Nachspiel 8000 km südlich von New York:

Es nicht anzunehmen, dass alle Transfrauen Mütter sein wollen, so wenig wie es von allen cis-Frauen anzunehmen ist. Aber der Wunsch ist da, woran mich ein anderer Roman erinnerte, wo ich las: „Wir trans Frauen hatten alle Mütter sein wollen, es ist eigenartig, wie sehr wir alle dasselbe gewollt hatten.“ Der Satz stammt aus Camila Sosa Villadas autobiografisch gefärbtem Roman „Im Park der prächtigen Schwestern“, der im Original hingegen „Las Malas“ heißt – also „die Bösen“.

8000 km südlich von New York gibt es also auch Transfrauen – wie natürlich überall auf dieser Welt. Bei Villada sind es Sexarbeiterinnen, die nachts in einem Park der nordargentinischen Stadt Córdoba ihre Dienste anbieten. Unter ihnen ist Tia Encarna, die sich schon immer ein Kind wünschte und es eines Nachts tatsächlich findet, wimmernd in einem Gebüsch versteckt, dort ausgesetzt und seinem Schicksal überlassen. Sie nimmt es an sich, zieht es auf und schafft es später, als ihres auszugeben, bis es schließlich auch amtlich ist. Das geht ans Herz – ohne falsche Sentimentalität. Das Kind wächst heran und versteht, dass es Mama und Papa in einer Person hat. Nicht alle Kinder hätten dieses Glück, versichert es uns. Encarna ist stolz auf ihr Kind, das den schönen Namen Glanz trägt. Weil es so klug ist, kommt es nie durcheinander – es nenne sie draußen Papa und daheim Mama.
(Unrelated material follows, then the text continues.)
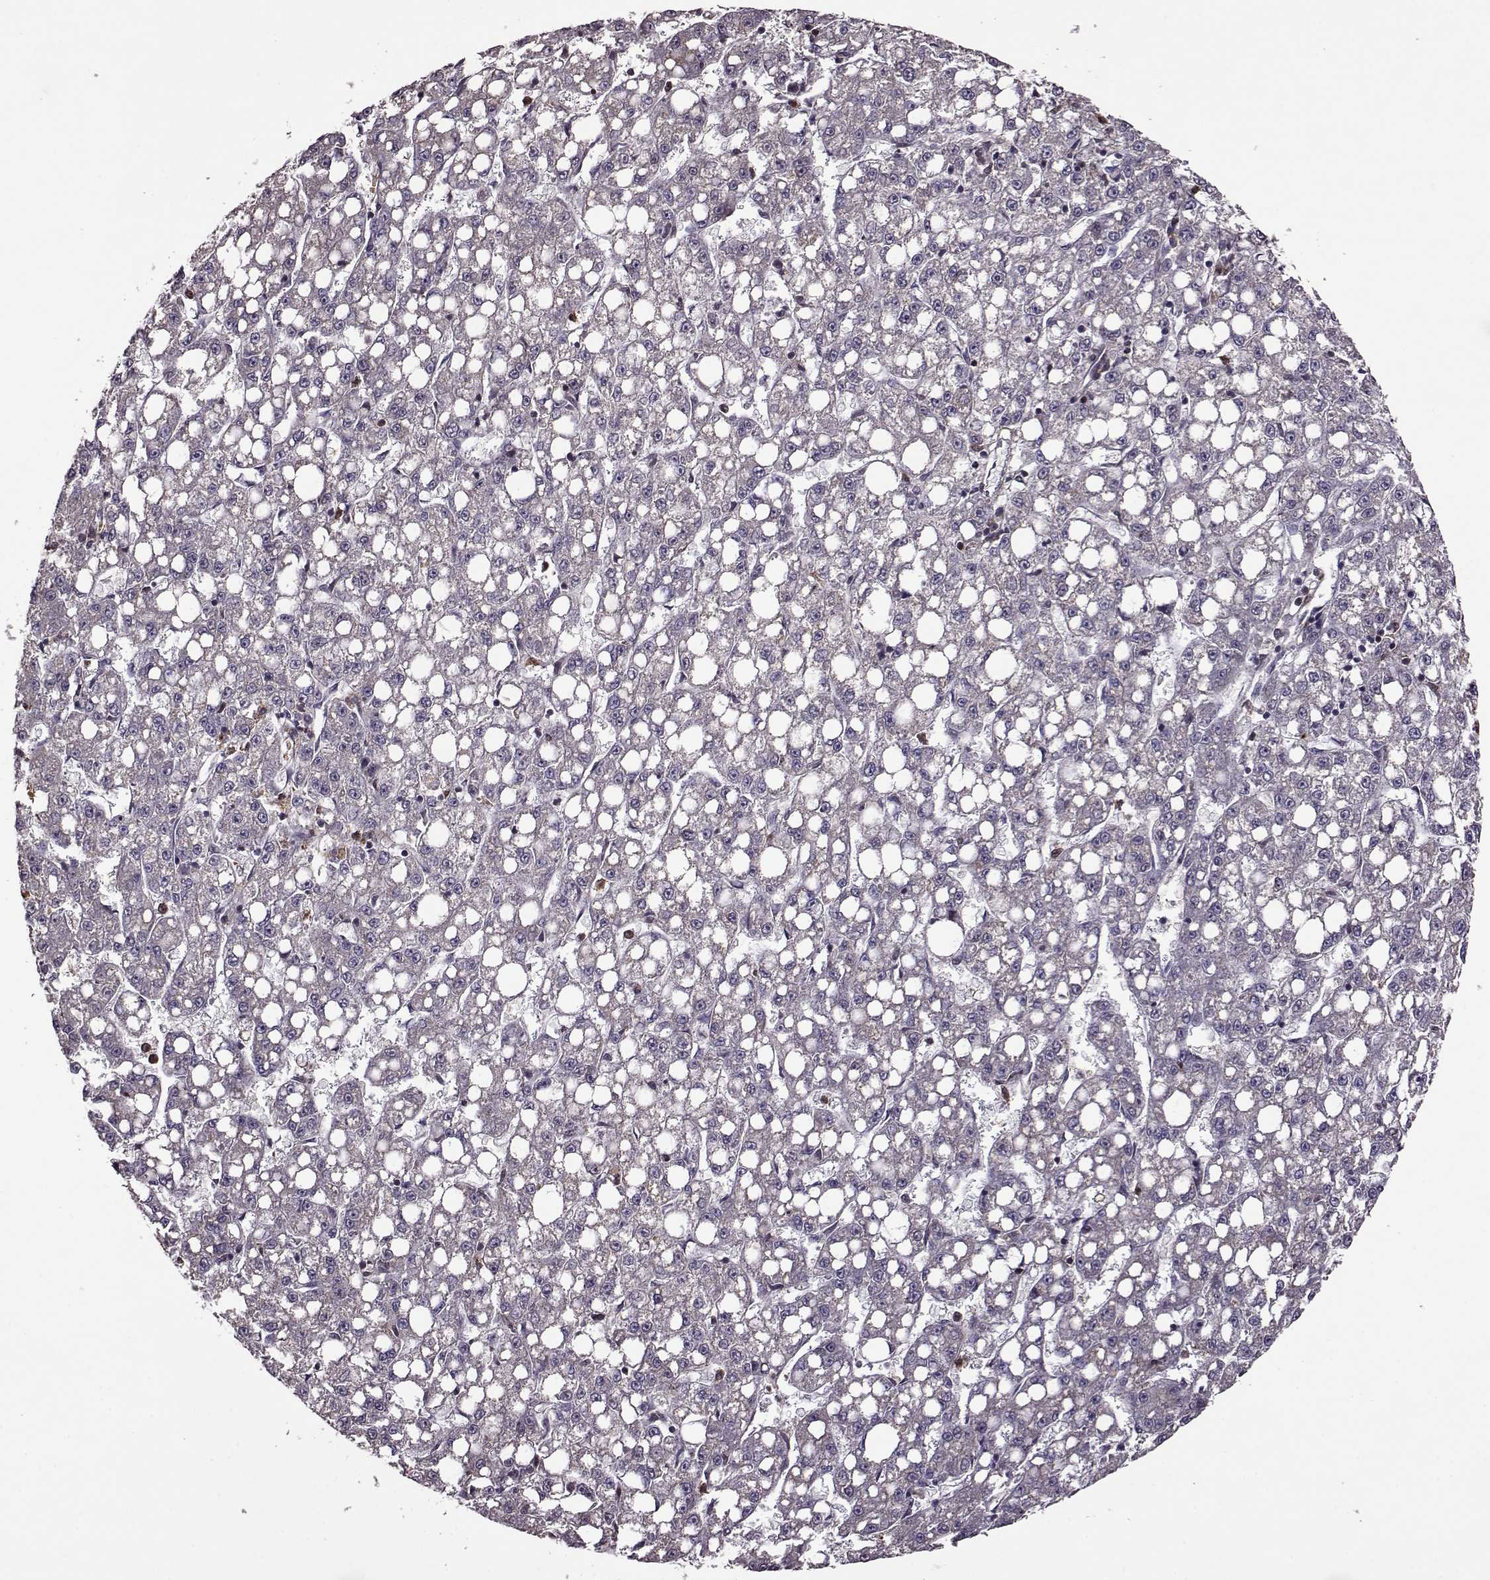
{"staining": {"intensity": "negative", "quantity": "none", "location": "none"}, "tissue": "liver cancer", "cell_type": "Tumor cells", "image_type": "cancer", "snomed": [{"axis": "morphology", "description": "Carcinoma, Hepatocellular, NOS"}, {"axis": "topography", "description": "Liver"}], "caption": "Micrograph shows no protein expression in tumor cells of liver cancer tissue. Brightfield microscopy of immunohistochemistry (IHC) stained with DAB (brown) and hematoxylin (blue), captured at high magnification.", "gene": "TRMU", "patient": {"sex": "female", "age": 65}}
Auch dies eine Leseempfehlung für einen Roman, der in all der brutalen Lebenswirklichkeit von Transmenschen immer auch einer berührenden Menschlichkeit auf der Spur ist: „Die Tia Encarna sagte immer: ‚Jede von uns hat bei der Verteilung der Gaben die Fähigkeit zur Transparenz und die Kunst zur Blendung erhalten.‘ Wir hatten uns alle angewöhnt, sehr schnell zu gehen, an der Grenze zum Trab. Das Tempo unserer Schritte ergab sich aus dem Bedürfnis, transparent zu sein. Sobald unsere Leiblichkeit sich erneut verfestigte, schrien uns Männer, Frauen und Kinder, Alte und Junge ihr Nein entgegen, dass wir eben nicht transparent waren, dass wir trans waren und damit alles, was in ihnen den Wunsch nach Beleidigung, nach Ablehnung weckte. Deshalb arbeiteten wir, mehr oder weniger geschickt, daran, transparent zu sein.“

PS: Auch wenn ich einen Punktsieg über Political Correctness im Fall von „Detransition, Baby“ behaupte, hatte der Ullstein Verlag es nicht versäumt, prüfen zu lassen, ob denn begrifflich alles korrekt sitze und zumutbar sei. Deshalb steht auf der Impressum-Seite dieser Satz, der mir noch nie begegnete und Erwähnung verdient: „Der Verlag bedankt sich herzlich bei Linus Giese für sein Sensitivity Reading.“ Ich muss ihn bei nächster Gelegenheit mal nach seinem Urteil fragen.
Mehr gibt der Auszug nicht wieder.